FGFR1 Overexpression Rescues the Effect of miR-198 on Suppressing Cell Proliferation, Invasion, and Migration in PTC Cells (A) qRT-PCR detection of the expression of miR-198 after transfection with miR-198 mimics and FGFR1 overexpression vector alone or in combination. n = 3. Data are indicated as the mean ± SD. ***p < 0.001 versus NC; ^###p < 0.001 versus mimic. (B and C) Western blot detection of the expression of FGFR1 (B). The relative protein levels were analyzed, and data are indicated as the mean ± SD (C). n = 3. ***p < 0.001 versus NC; ^###p < 0.001 versus mimic. (D) Cell proliferation was measured by the CCK-8 assay. Data are indicated as the mean ± SD. n = 3. ***p < 0.001 versus NC; ^###p < 0.001 versus mimic. (E and F) Wound healing assays showed that downregulation of circRAPGEF5 prevents the closing of scratch wounds (E). Data are indicated as the mean ± SD (F). n = 3. ***p < 0.001 versus NC. Scale bars, 100 μm. (G and H) Cell migration and invasion were determined in BCPAP cells using the Transwell assay (G). Data are indicated as the mean ± SD (H). n = 3. ***p < 0.001 versus NC; ^###p < 0.001 versus mimic. Scale bars, 30 μm.

Figure 7

Silencing of circRAPGEF5 Suppressed Tumor Formation in Xenograft Mice (A) Representative image of nude mice with tumors formed by injection with BCPAP cells (n = 6). (B) Tumor volume of mice was measured every week.
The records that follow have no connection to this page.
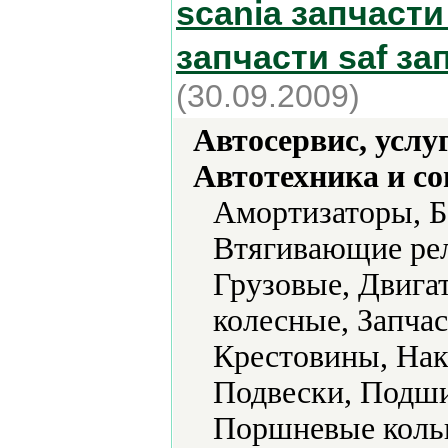
scania запчаст
запчасти saf за
(30.09.2009)
Автосервис, услу
Автотехника и с
Амортизаторы, Б
Втягивающие рел
Грузовые, Двига
колесные, Запчас
Крестовины, Нак
Подвески, Подши
Поршневые коль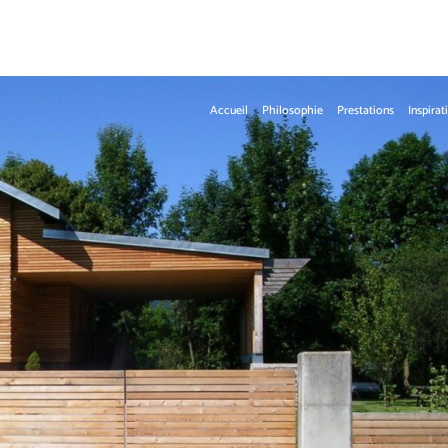
Accueil
Philosophie
Prestations
Inspirat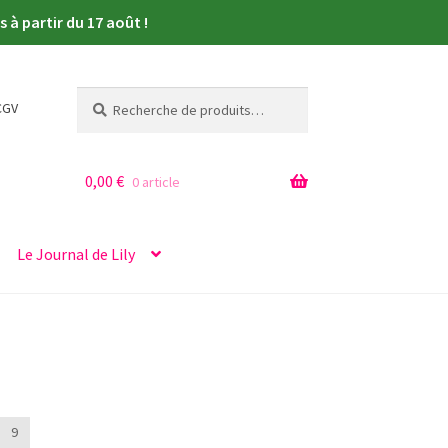
à partir du 17 août !
Recherche
Recherche
CGV
pour :
0,00
€
0 article
Le Journal de Lily
9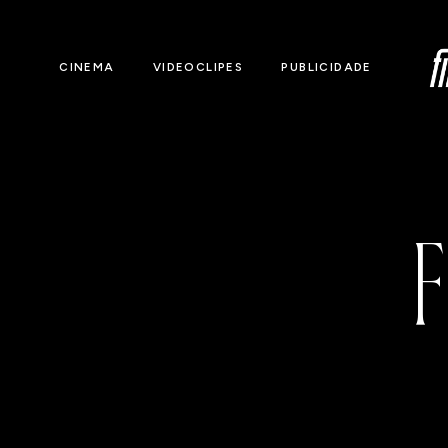
CINEMA
VIDEOCLIPES
PUBLICIDADE
F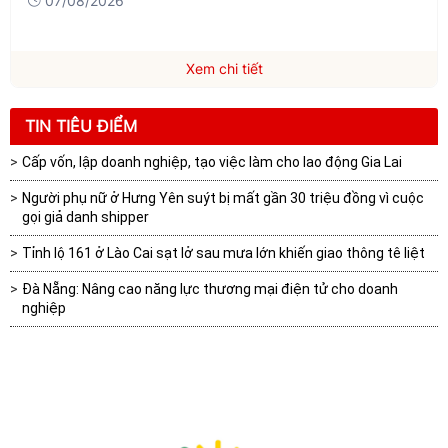
07/08/2026
Xem chi tiết
TIN TIÊU ĐIỂM
Cấp vốn, lập doanh nghiệp, tạo việc làm cho lao động Gia Lai
Người phụ nữ ở Hưng Yên suýt bị mất gần 30 triệu đồng vì cuộc
gọi giả danh shipper
Tỉnh lộ 161 ở Lào Cai sạt lở sau mưa lớn khiến giao thông tê liệt
Đà Nẵng: Nâng cao năng lực thương mại điện tử cho doanh
nghiệp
Data are indicated as the mean ± SD. ***p < 0.001 versus NC. (C) qRT-PCR detection of the expression of miR-198. Data are indicated as the mean ± SD. n = 6. ***p < 0.001 versus NC. (D and E) Western blot detection of the expression of FGFR1 (D). Data are indicated as the mean ± SD (E). n = 6. ***p < 0.001 versus NC.